══ Reading text

Type 1 Diabetes

Information for parents and children

Managing the disease

Diabetes is not a curable disease, so it is very important to manage. If diabetes is not managed it can lead to death. When you find out you have diabetes your doctor will tell you that you need to manage your insulin, exercise, and diet. Without the proper diet and exercise over time you will develop problems with your eyes, heart, kidneys, nerves, and gum/teeth. Also some people have lost some of their toes. By managing your diabetes you will be able to live as normal as possible. If you avoiding taking care of yourself, you will have serious outcomes. Have your family get involved, and be healthy with you.

════
══ Record extracts

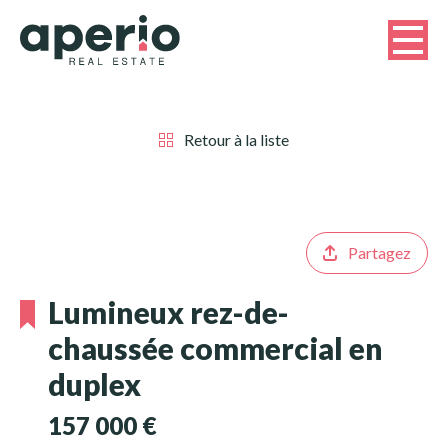
Retour à la liste
Partagez
Lumineux rez-de-
chaussée commercial en
duplex
157 000 €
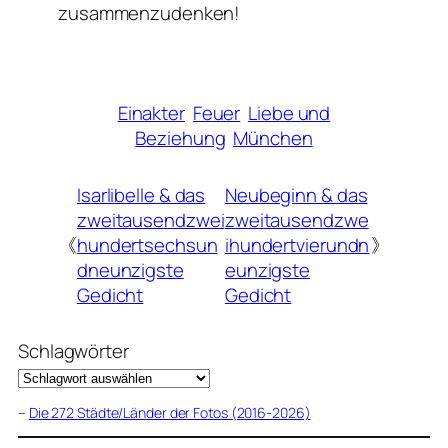
zusammenzudenken!
Einakter
Feuer
Liebe und
Beziehung
München
Isarlibelle & das
Neubeginn & das
zweitausendzwei
zweitausendzwe
《
hundertsechsun
ihundertvierundn
》
dneunzigste
eunzigste
Gedicht
Gedicht
Schlagwörter
–
Die 272 Städte/Länder der Fotos (2016-2026)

════

◆ Problem 1
List every part of the body that, according to the diabetes text, will develop problems over time without the proper diet and exercise.
◆ Problem 2
What does the diabetes text say unmanaged diabetes can lead to?
◆ Problem 3
Transcribe the diabetes text word for word, starting at "Type 1 Diabetes" and ending at "healthy with you.".

◆ Exercise output 1
Eyes, heart, kidneys, nerves, and gum/teeth.

◆ Exercise output 2
Death.

◆ Exercise output 3
Type 1 Diabetes

Information for parents and children

Managing the disease

Diabetes is not a curable disease, so it is very important to manage. If diabetes is not managed it can lead to death. When you find out you have diabetes your doctor will tell you that you need to manage your insulin, exercise, and diet. Without the proper diet and exercise over time you will develop problems with your eyes, heart, kidneys, nerves, and gum/teeth. Also some people have lost some of their toes. By managing your diabetes you will be able to live as normal as possible. If you avoiding taking care of yourself, you will have serious outcomes. Have your family get involved, and be healthy with you.